(Instructions to follow): Transcribe word for word the lines below that begin with the line containing "先天(基因) - inborn" and continue through the line containing "抗压属性 n*增加压力值[0,2]", including both of those lines.

(Data to use):
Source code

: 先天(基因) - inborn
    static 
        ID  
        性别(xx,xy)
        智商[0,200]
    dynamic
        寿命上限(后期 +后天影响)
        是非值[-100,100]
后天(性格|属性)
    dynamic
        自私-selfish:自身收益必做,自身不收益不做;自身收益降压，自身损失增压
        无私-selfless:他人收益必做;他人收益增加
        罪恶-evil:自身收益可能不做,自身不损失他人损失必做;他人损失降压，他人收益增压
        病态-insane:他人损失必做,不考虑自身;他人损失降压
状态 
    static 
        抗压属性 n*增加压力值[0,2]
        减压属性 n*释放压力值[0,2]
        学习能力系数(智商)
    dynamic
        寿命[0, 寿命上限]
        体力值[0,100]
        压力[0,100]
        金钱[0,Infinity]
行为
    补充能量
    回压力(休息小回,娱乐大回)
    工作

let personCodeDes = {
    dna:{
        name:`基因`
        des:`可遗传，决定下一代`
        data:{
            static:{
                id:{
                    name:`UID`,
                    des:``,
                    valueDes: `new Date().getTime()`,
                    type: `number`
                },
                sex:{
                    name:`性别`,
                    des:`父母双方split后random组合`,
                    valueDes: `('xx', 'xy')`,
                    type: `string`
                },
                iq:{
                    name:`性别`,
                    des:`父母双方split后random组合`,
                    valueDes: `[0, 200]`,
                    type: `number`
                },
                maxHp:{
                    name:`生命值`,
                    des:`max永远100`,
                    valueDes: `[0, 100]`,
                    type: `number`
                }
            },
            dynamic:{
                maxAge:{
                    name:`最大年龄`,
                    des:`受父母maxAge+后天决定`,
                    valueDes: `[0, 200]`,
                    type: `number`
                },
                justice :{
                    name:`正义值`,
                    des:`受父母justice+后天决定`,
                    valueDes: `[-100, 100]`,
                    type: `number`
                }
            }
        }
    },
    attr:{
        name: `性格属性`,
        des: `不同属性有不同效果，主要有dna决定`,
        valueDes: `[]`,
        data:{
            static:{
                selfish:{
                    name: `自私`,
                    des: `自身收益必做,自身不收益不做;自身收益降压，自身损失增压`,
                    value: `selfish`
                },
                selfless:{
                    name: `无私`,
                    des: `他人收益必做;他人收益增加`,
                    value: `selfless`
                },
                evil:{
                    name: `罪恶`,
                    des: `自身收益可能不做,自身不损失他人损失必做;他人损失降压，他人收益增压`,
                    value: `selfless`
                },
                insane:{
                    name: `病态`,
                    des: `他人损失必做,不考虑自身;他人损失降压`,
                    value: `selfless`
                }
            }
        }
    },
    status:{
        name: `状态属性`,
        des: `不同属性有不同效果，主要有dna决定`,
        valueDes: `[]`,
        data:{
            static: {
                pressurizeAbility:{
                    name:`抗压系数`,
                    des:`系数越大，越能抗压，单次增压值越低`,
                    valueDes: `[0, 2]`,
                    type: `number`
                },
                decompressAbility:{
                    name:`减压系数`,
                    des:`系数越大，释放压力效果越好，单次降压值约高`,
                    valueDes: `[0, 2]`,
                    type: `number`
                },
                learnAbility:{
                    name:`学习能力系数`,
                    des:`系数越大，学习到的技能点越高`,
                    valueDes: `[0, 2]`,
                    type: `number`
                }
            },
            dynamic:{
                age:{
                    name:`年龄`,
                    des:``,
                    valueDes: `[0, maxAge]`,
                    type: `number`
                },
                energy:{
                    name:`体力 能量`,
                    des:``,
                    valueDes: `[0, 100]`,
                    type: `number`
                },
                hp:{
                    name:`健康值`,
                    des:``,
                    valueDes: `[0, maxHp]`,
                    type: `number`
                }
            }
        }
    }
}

(Completed task):
: 先天(基因) - inborn
    static 
        ID  
        性别(xx,xy)
        智商[0,200]
    dynamic
        寿命上限(后期 +后天影响)
        是非值[-100,100]
后天(性格|属性)
    dynamic
        自私-selfish:自身收益必做,自身不收益不做;自身收益降压，自身损失增压
        无私-selfless:他人收益必做;他人收益增加
        罪恶-evil:自身收益可能不做,自身不损失他人损失必做;他人损失降压，他人收益增压
        病态-insane:他人损失必做,不考虑自身;他人损失降压
状态 
    static 
        抗压属性 n*增加压力值[0,2]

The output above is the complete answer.